The origin of the charges against respondent lies in his representation of one Theresa M. Boisseau, who retained him in July 1985 to represent her in a divorce action. Thereafter, *716Mr. Boisseau’s attorney forwarded to respondent a verified complaint and proposed stipulation. Respondent failed to serve an answer or have Mrs. Boisseau execute the stipulation despite repeated requests from Mr. Boisseau’s attorney. In October 1987, Mrs. Boisseau discharged respondent and, thereafter, she filed an inquiry with petitioner complaining of the representation provided by him. Such inquiry caused petitioner to request respondent to submit a written response thereto, which respondent failed to do in a timely manner.
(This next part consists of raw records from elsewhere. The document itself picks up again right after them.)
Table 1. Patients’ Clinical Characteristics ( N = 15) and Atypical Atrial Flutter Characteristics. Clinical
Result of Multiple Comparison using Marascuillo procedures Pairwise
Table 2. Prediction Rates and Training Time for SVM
Petitioner again requested that respondent submit a response and warned that his failure to timely do so would necessitate its obtaining a subpoena directing his examination under oath. Respondent again failed to comply, and petitioner obtained a subpoena securing his attendance at a hearing which was conducted on January 11, 1989. At that hearing, respondent stated that he would search his office for correspondence relating to the Boisseau action and that he would, within one week, advise petitioner of the results of his search. When he failed to do so, petitioner made a further request of him on February 9, 1989, with which request respondent finally complied.

Shortly thereafter, petitioner advised respondent by letter of his obligation, pursuant to section 806.4 (e) of this court’s rules (22 NYCRR 806.4 [e]), to reimburse it for the stenographic expense incurred in connection with the January 11, 1989 hearing. Respondent failed to reply to this letter and to a follow-up letter sent by petitioner. It was not until this proceeding was commenced that respondent finally paid the amount in question.
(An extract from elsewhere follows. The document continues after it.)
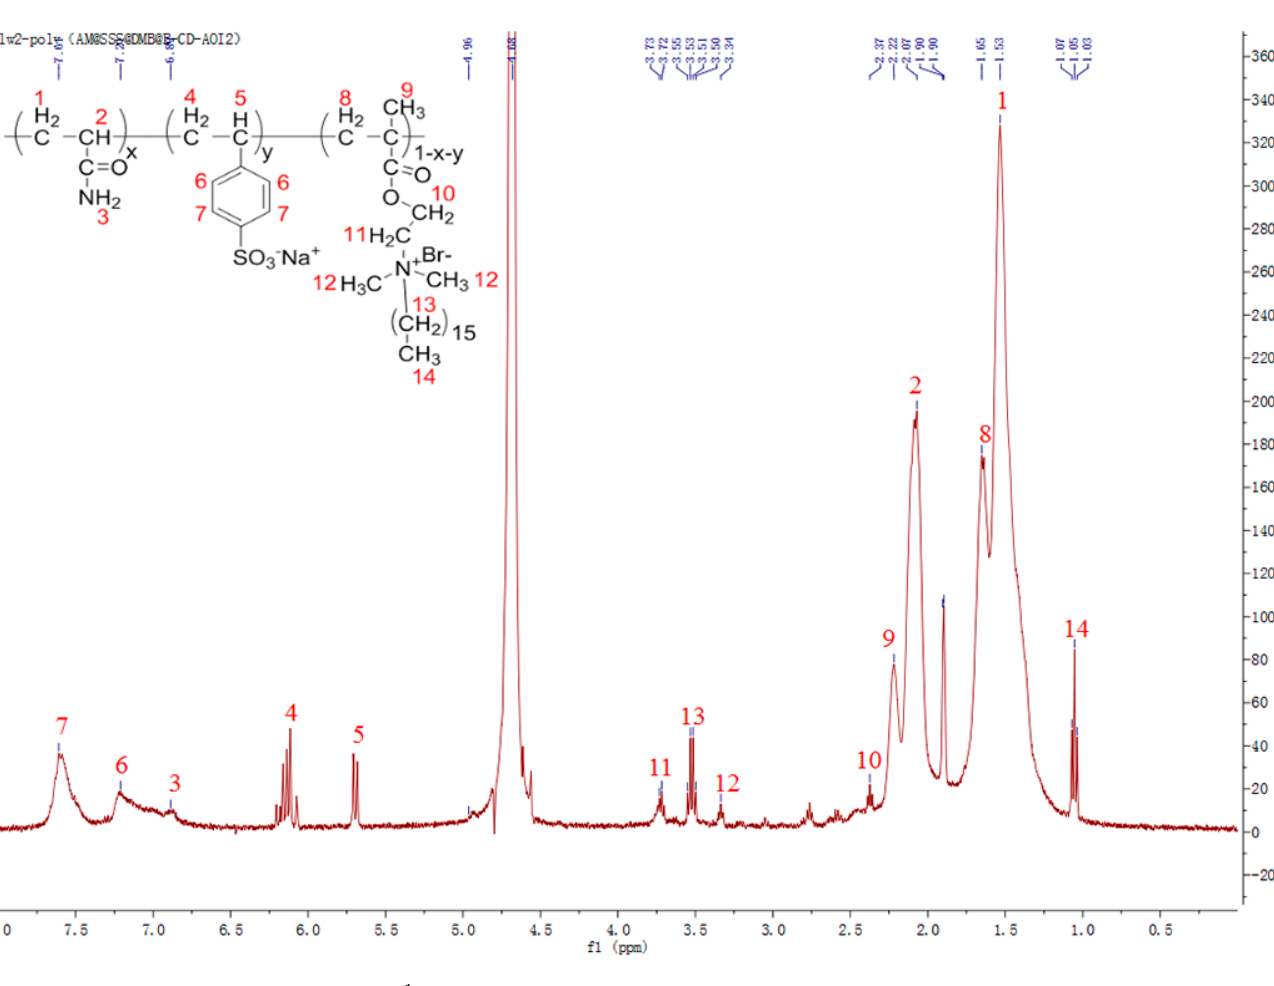
Figure 5. 1 H − NMR spectrum of ASD.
Based upon respondent’s conduct described hereinabove, petitioner initially determined that it would admonish respondent both orally and in writing (see, 22 NYCRR 806.4 [c]). Petitioner advised respondent, inter alla, that the oral admonition would be personally delivered to him on April 28, 1989 and that if he failed to appear at such time, petitioner would institute a proceeding in this court. Respondent did not appear, nor did he contact petitioner to explain his failure to appear. Accordingly, petitioner commenced this proceeding.

On the issue of mitigation, respondent submits that neither Mrs. Boisseau nor petitioner suffered any actual prejudice as a result of his conduct and that he never intentionally acted in a manner contrary to the interests of Mrs. Boisseau or petitioner. Respondent explains that his failure to appear to accept the oral admonition by petitioner was the result of certain emotional problems he was experiencing at the time.

*717It is apparent that respondent’s misconduct is deserving of the imposition of discipline by this court. While his neglect of the Boisseau matter is not insubstantial, we take this opportunity to express our particular displeasure with respondent’s apparent disregard of the authority of petitioner. Pursuant to this court’s rules, petitioner has been delegated the duty to, inter alla, investigate all matters involving alleged misconduct by attorneys within this department (see, 22 NYCRR 806.3). To countenance the actions of an attorney who has continually failed to cooperate with petitioner in its investigation of a complaint would effectively abridge the ability of petitioner to carry out the duty which this court has delegated to it. Accordingly, after considering the facts and circumstances of this matter and respondent’s disciplinary record, which includes a prior admonition by petitioner, we conclude that a public censure is in order.

Respondent censured. Kane, J. P., Mikoll, Yesawich, Jr., Mercure and Harvey, JJ., concur.